** BEGIN Given text **

Tuesday 30 May 2017

Be Creative with Workbox Magazine

There's a great magazine called Be Creative with Workbox from the UK. I am a subscriber now but I used to borrow copies of the Workbox magazine years ago from the Embroiderer's Guild library. I assume that Be Creative and Workbox combined into one magazine but I could be wrong about that, they might have just changed the title.

The magazine comes out every two months and it is crammed full of creative textile and embroidery techniques and interviews with artists.

How exciting to find that one of my quilts is in the current issue!

There is an article about the A Matter of Time Exhibition because the quilts are going to be exhibited at the Festival of Quilts in Birmingham on the 10th-13th August 2017.

Here's a copy of page 1 and 2 of the article and that is my quilt on the far right.

Here is the 3rd page of the article.

I was thrilled that my quilt was one of the quilts chosen to be featured and super thrilled that my quilt is travelling to Birmingham. The exhibition is also travelling to the New Zealand Symposium on the 4th-10th October 2017 and the Houston Quilt Show on the 28th-5th November 2017.

** END Given text **

§ Stated problem
From the Be Creative with Workbox text, name every show or event where the A Matter of Time quilts are going to be exhibited.

** BEGIN Given data **

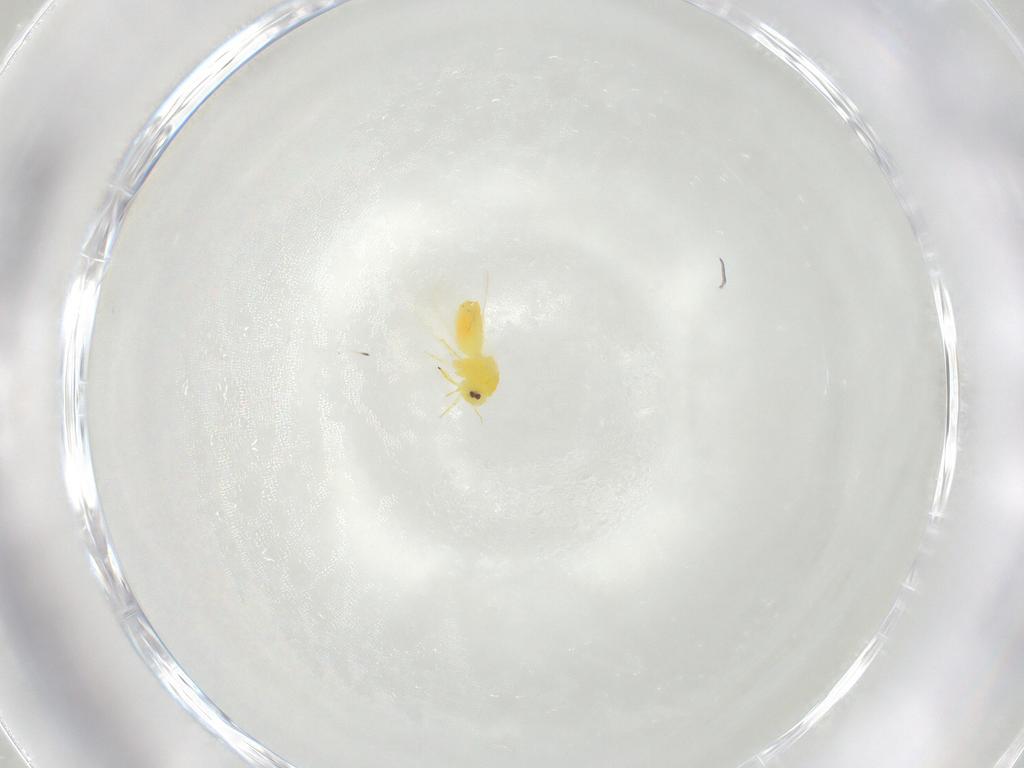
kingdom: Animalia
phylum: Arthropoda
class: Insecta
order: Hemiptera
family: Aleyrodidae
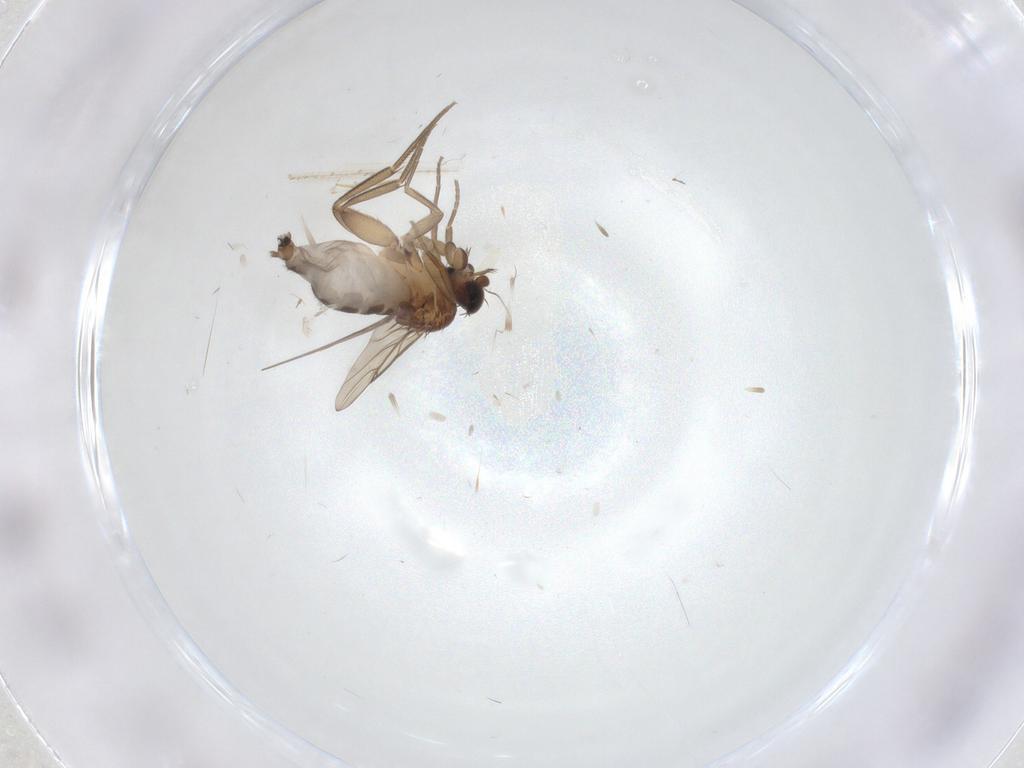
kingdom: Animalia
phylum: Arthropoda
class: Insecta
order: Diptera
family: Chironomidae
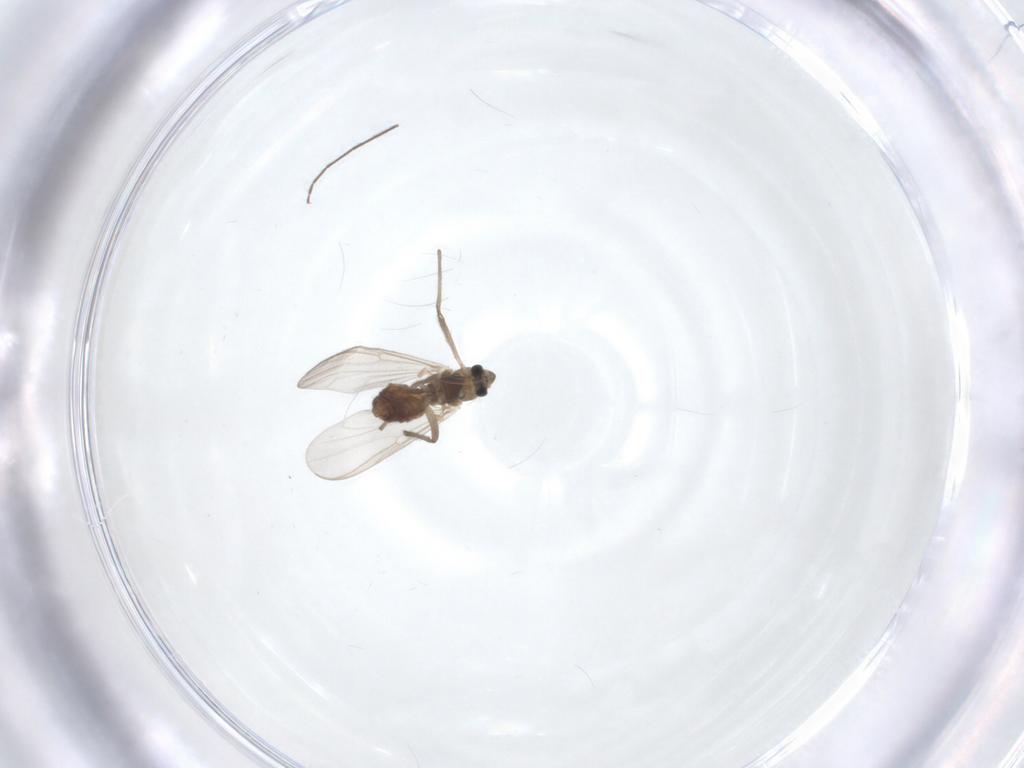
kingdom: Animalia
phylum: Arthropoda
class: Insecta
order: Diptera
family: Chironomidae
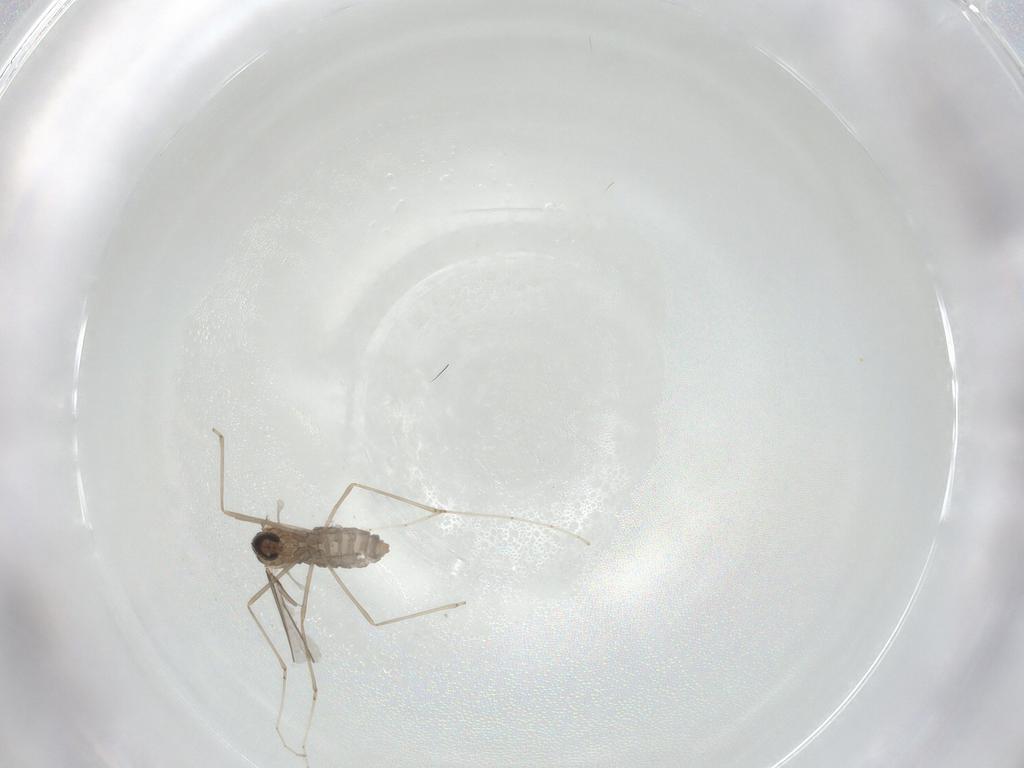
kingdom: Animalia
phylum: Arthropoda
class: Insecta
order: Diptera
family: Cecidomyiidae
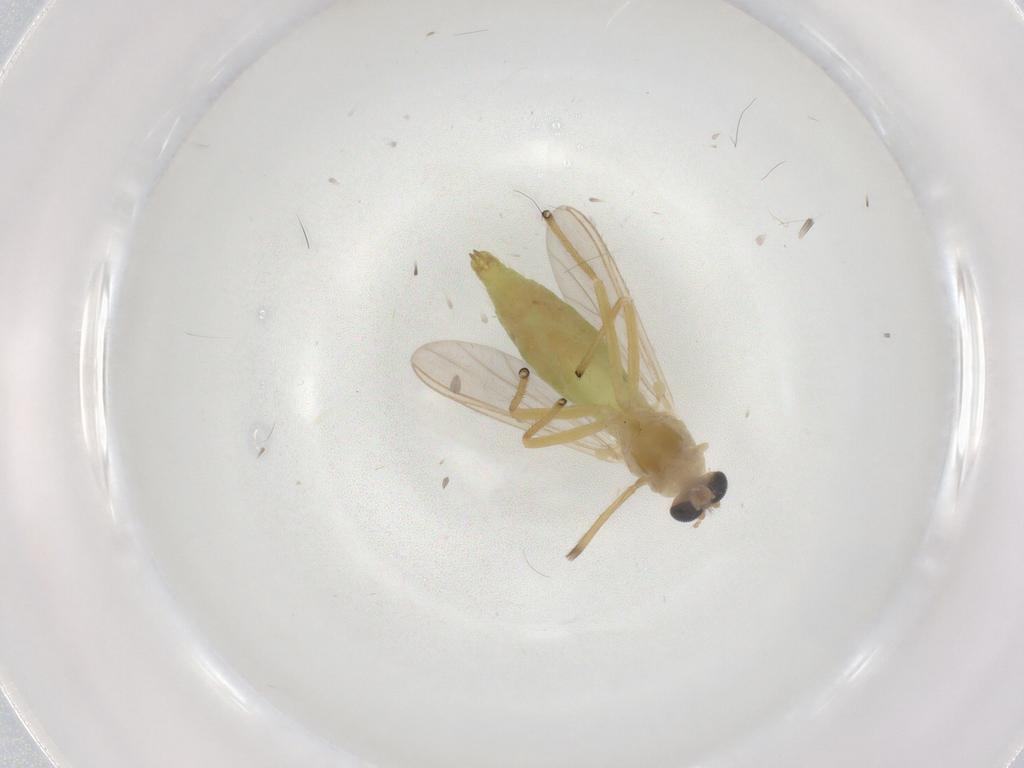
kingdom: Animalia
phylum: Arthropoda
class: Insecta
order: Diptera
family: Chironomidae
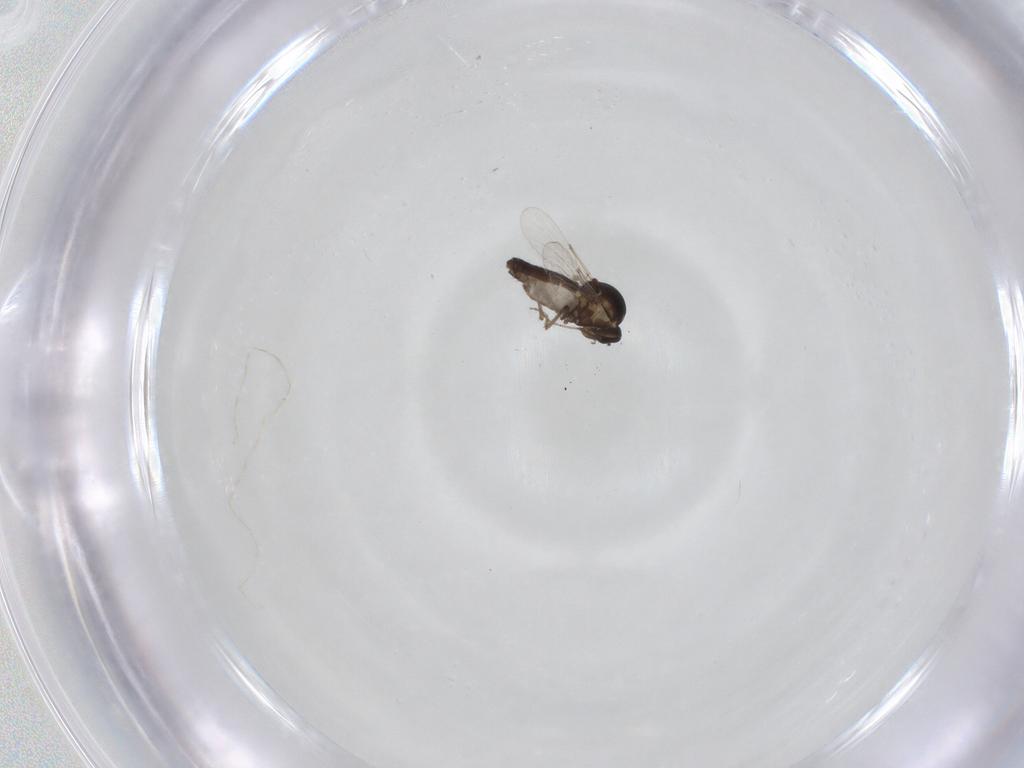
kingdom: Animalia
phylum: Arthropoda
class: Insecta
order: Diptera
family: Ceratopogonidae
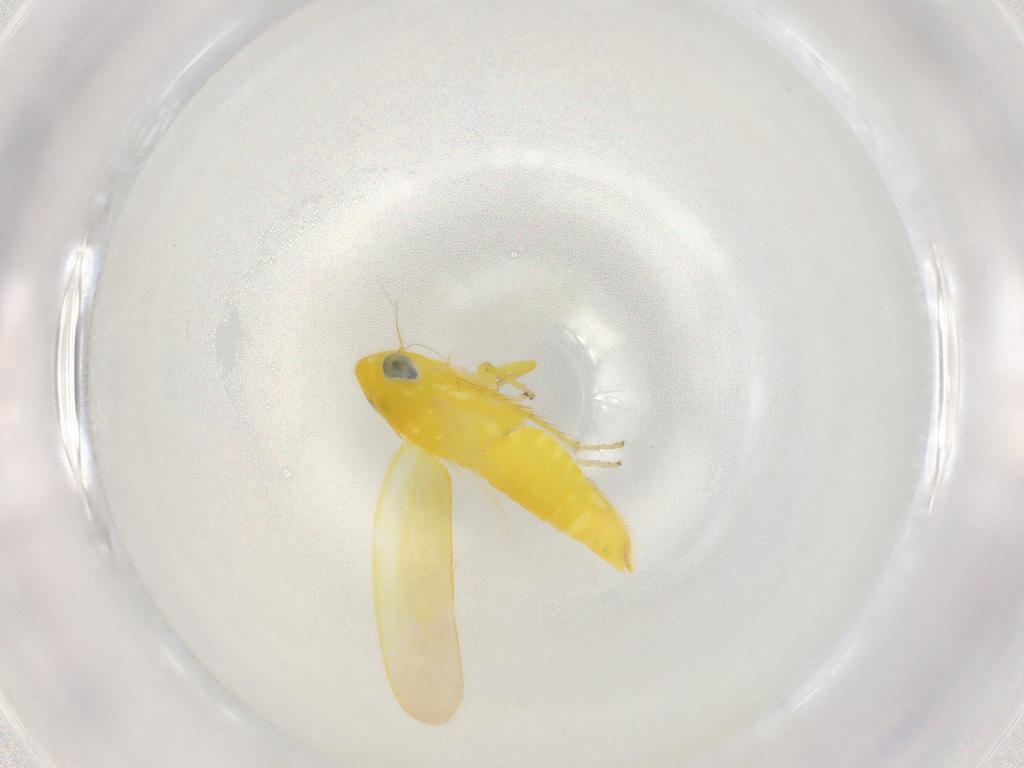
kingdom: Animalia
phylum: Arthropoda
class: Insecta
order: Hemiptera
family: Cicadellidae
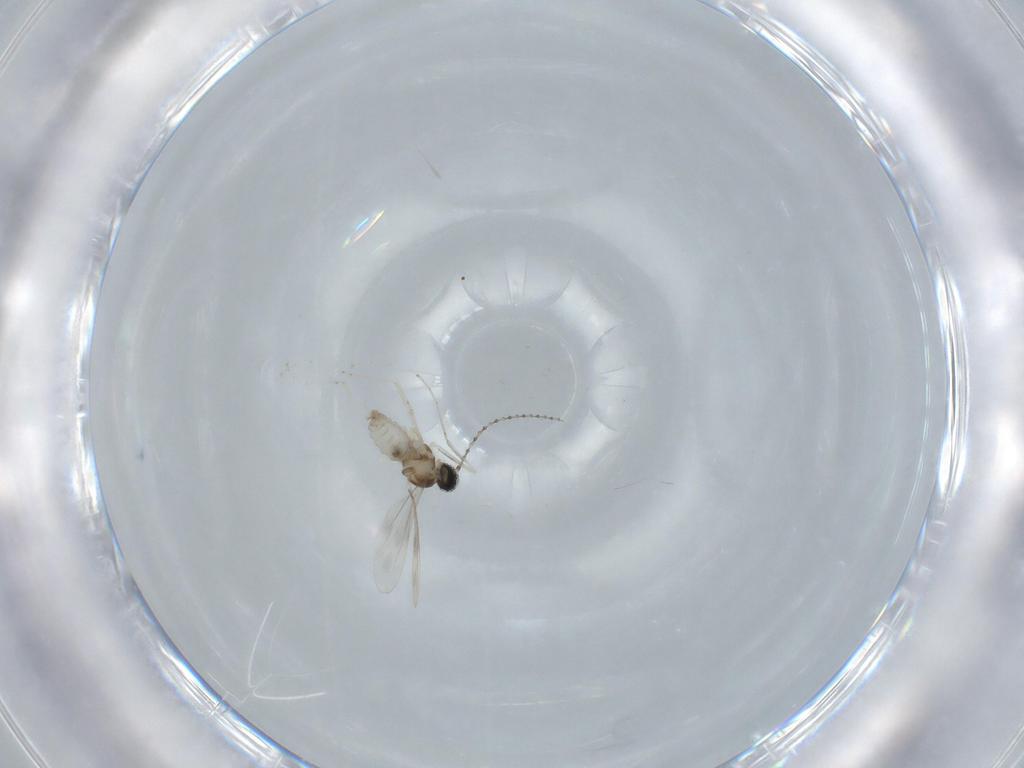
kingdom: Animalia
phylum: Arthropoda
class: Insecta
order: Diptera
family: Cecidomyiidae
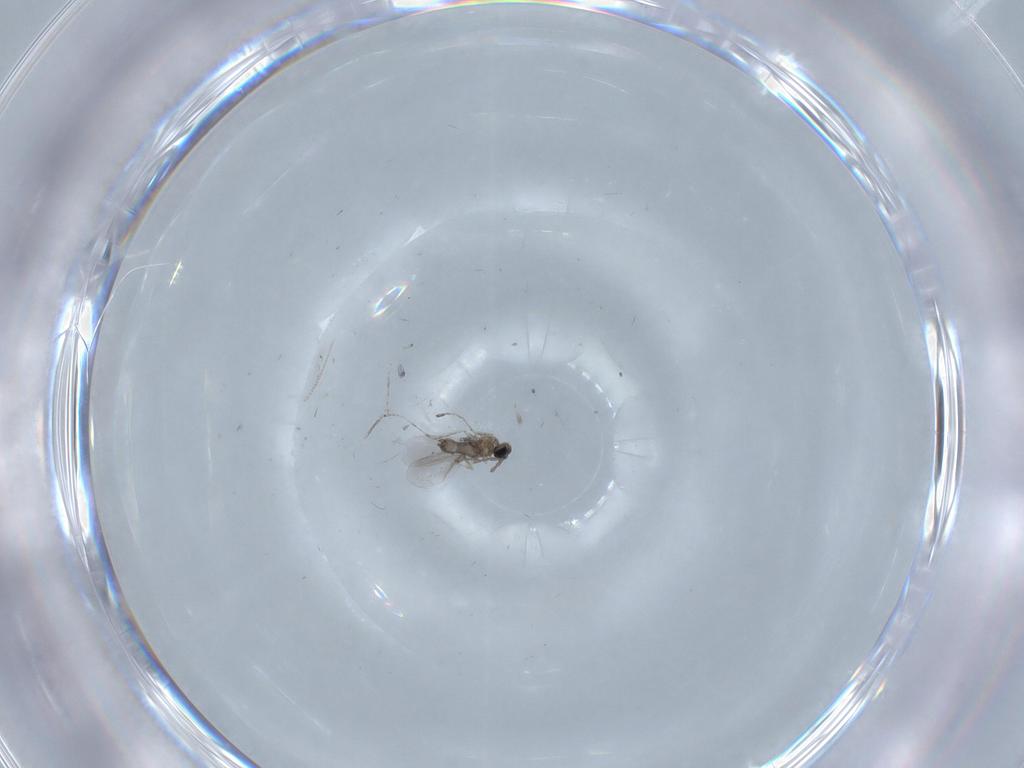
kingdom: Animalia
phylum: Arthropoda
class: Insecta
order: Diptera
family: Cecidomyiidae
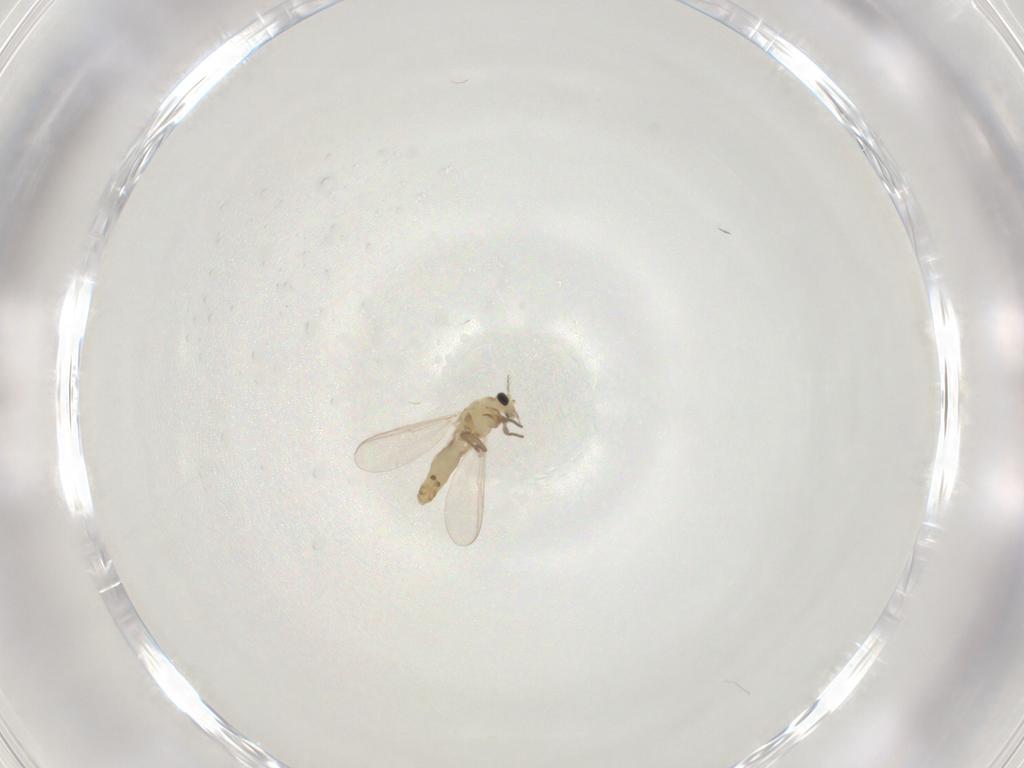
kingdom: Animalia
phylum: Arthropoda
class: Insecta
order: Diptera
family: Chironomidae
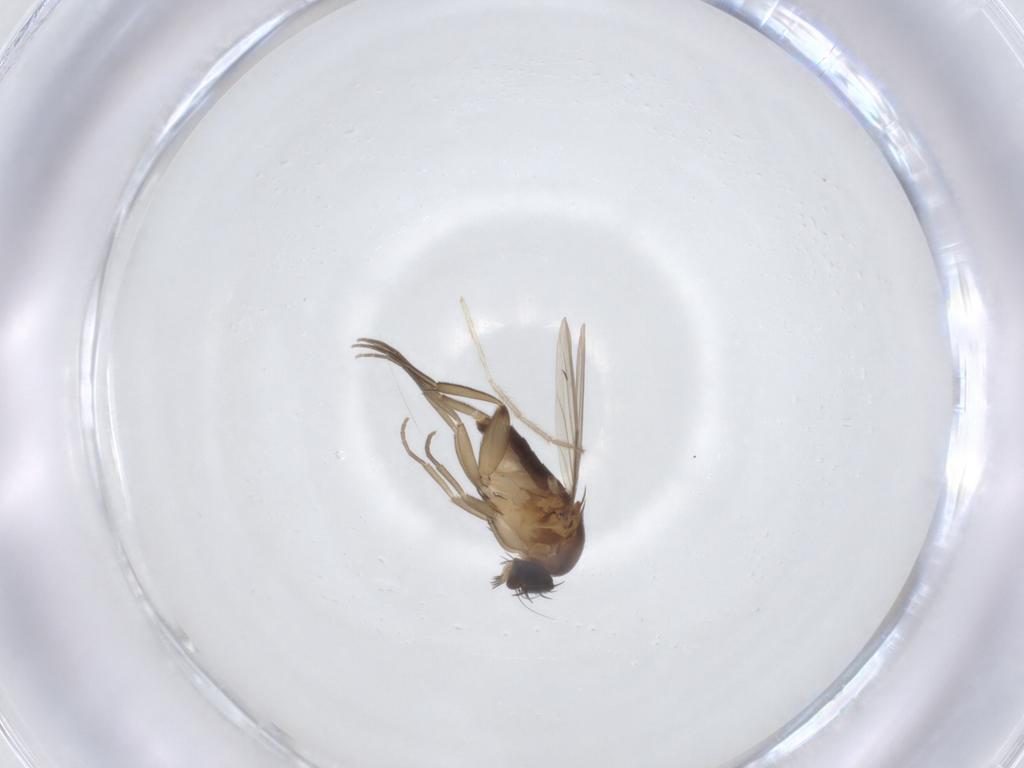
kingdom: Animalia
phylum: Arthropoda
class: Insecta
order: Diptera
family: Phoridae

** END Given data **

§ Correct answer
- Festival of Quilts in Birmingham
- New Zealand Symposium
- Houston Quilt Show